Décision confirmée par la cour de cassation le 12 septembre 2019 [2] :

« mais attendu que, sauf lorsque la sous-location a été autorisée par le bailleur, les sous-loyers perçus par le preneur constituent des fruits civils qui appartiennent par accession au propriétaire ; qu’ayant relevé que les locataires avaient sous-loué l’appartement pendant plusieurs années sans l’accord du bailleur, la cour d’appel en a déduit, à bon droit, nonobstant l’inopposabilité de la sous-location au bailleur, que les sommes perçues à ce titre devaient lui être remboursées ».

Le locataire sait donc désormais que faute d’autorisation expresse de son bailleur, il ne peut sous-louer le bien dont il a la jouissance, sauf à s’exposer à devoir rembourser la totalité des revenus perçus en fraude des droits du propriétaire.

Et la preuve des revenus perçus ?

La preuve des revenus perçus par le locataire est essentielle, déterminante du succès d’une action en justice. En effet, c’est au propriétaire qui soutient que son locataire a violé son contrat de location de rapporter tant la preuve de la/des sous-location(s) illicite(s), que des revenus générés par ces sous-location(s).

Le propriétaire sera donc bien avisé de solliciter, avant tout procès au fond et sur les fondements appropriés, la transmission des données nécessaires à l’établissement du montant des revenus générés par les sous-locations illicites de son locataire.

Le locataire fautif peut-il déduire des revenus qu’il a perçus (et qu’il doit restituer) les loyers qu’il a payés à son propriétaire ?

Les décisions rendues en la matière ne sont pas unanimes. On notera cependant que les dernières en date semblent aller dans le sens d’une déduction des loyers versés par le locataire à son propriétaire [3].

2/ Résiliation du contrat et expulsion.

La violation du contrat, et en l’espèce celle de l’interdiction de sous-louer, ouvre la possibilité pour le bailleur de demander en justice la résiliation du contrat et, par voie de conséquence, de l’expulsion du ou des locataire(s).

Il faut rappeler que la Cour de cassation reconnaît un large pouvoir d’appréciation aux juges du fond pour apprécier l’éventuelle gravité du manquement et l’opportunité d’une résiliation judiciaire ; ce n’est pas automatique.

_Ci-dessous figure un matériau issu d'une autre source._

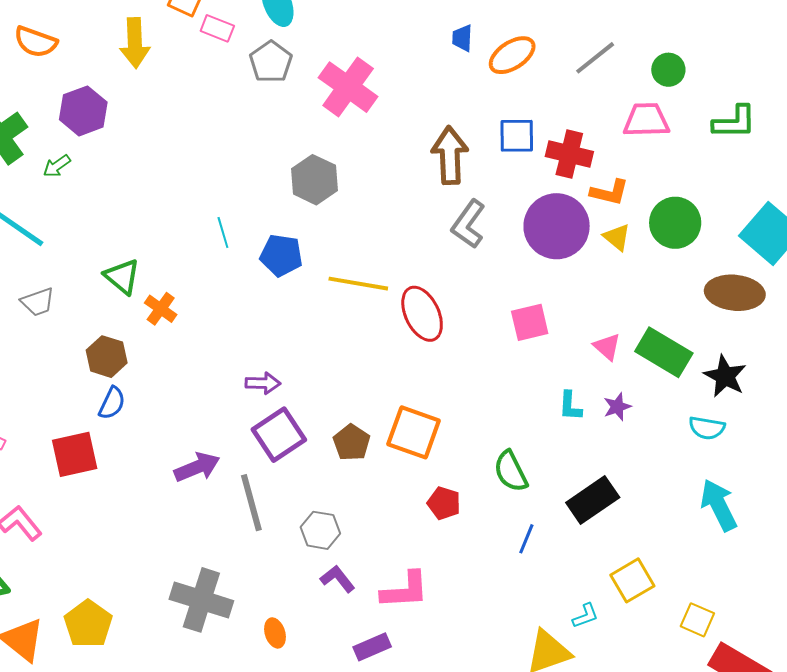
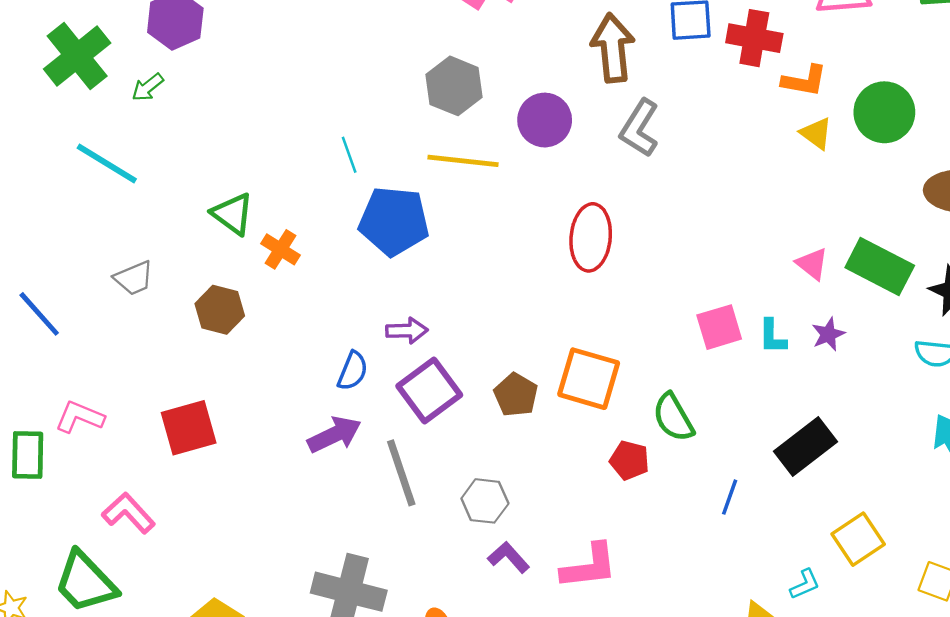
purple circle: (557, 226) -> (545, 120), moved, size x0.7
blue pentagon: (281, 255) -> (394, 221), moved, size x1.4
yellow line: (358, 284) -> (463, 161), moved
gray trapezoid: (38, 302) -> (134, 278), moved
red ellipse: (422, 314) -> (591, 237), turned 34
pink square: (530, 322) -> (719, 327), moved
blue semicircle: (112, 403) -> (353, 371), moved
green semicircle: (511, 471) -> (673, 417), moved

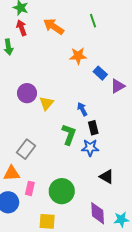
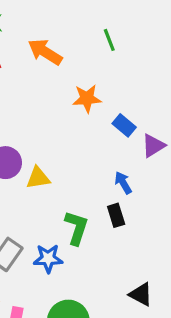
yellow triangle: (46, 103) -> (38, 178), turned 42
blue arrow: (82, 109) -> (123, 183), moved
blue star: (90, 148) -> (48, 258), moved

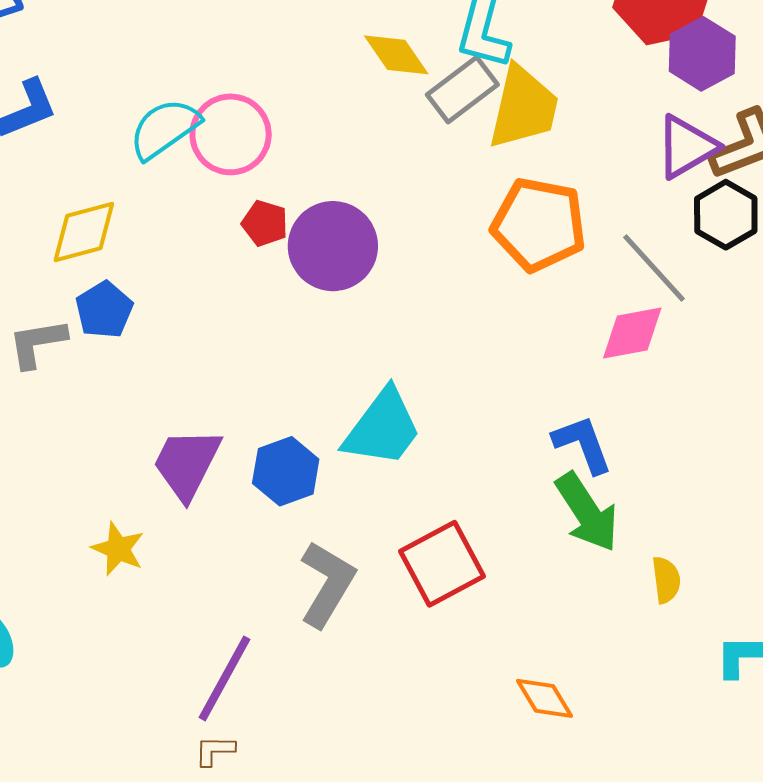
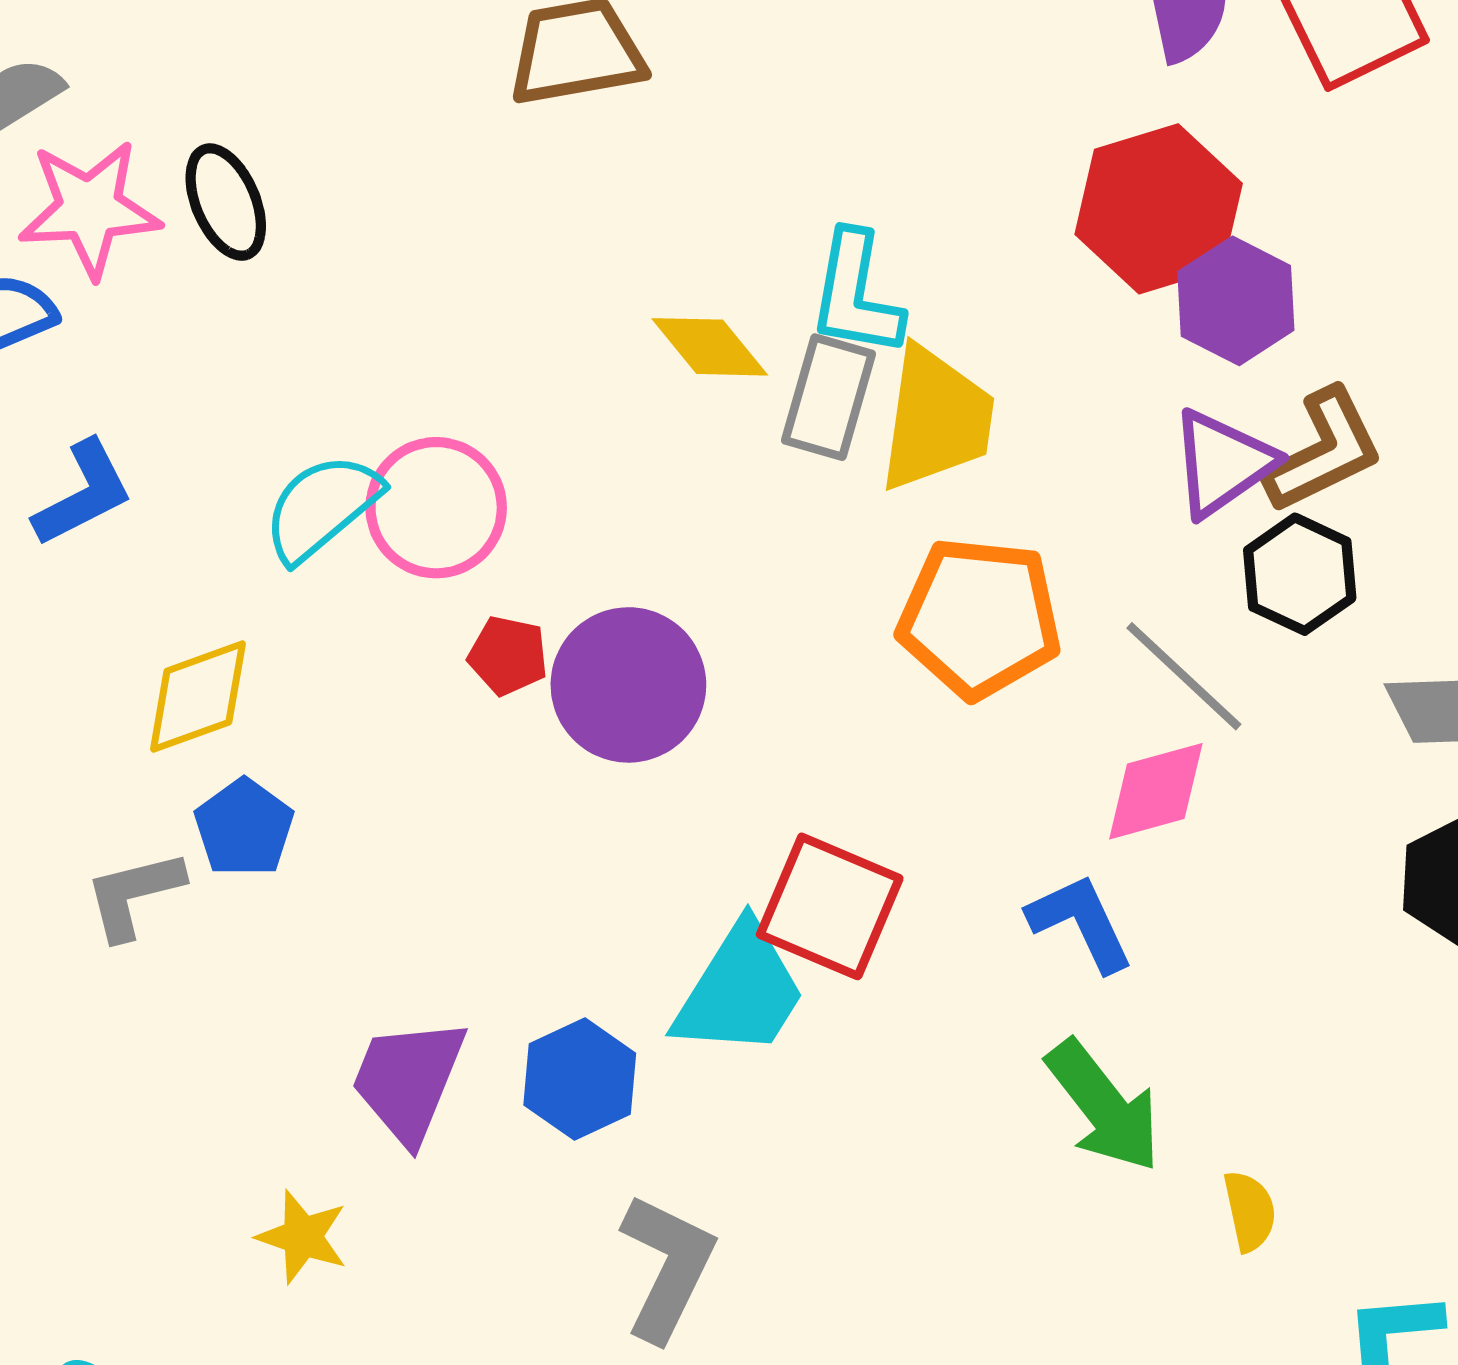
gray rectangle: (462, 90) -> (828, 397), turned -32
blue L-shape: (583, 444) -> (1081, 923), moved
red square: (442, 564) -> (830, 906), moved, turned -34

A noter cependant que les juges font preuve d’une grande sévérité lorsque la sous-location non autorisée a été réalisée par le bénéficiaire d’un logement social. En effet, selon les juges les manquements sont d’autant plus graves

« qu’il s’agit d’un logement conventionné ouvrant droit à des prestations sociales et destiné à des locataires dont les revenus ne dépassent pas un certain montant ; l’activité particulièrement lucrative de location d’un bien via le site Airbnb est radicalement contraire à la destination d’un tel logement social » [4].

Les locataires indélicats sont prévenus… !

Maître Guillaume LASMOLES Avocat en droit des affaires Barreau de Montpellier https://lasmoles-avocat.com/

[1Tribunal d’Instance de Paris 5 juin 2018 n°16/10684

[2Civ. 3eme 12 septembre 2019 n°18-20.727

[3CA Paris, 3 novembre 2020, n°18/03533.

[4CA Paris, 21 février 2020, n°18/23633.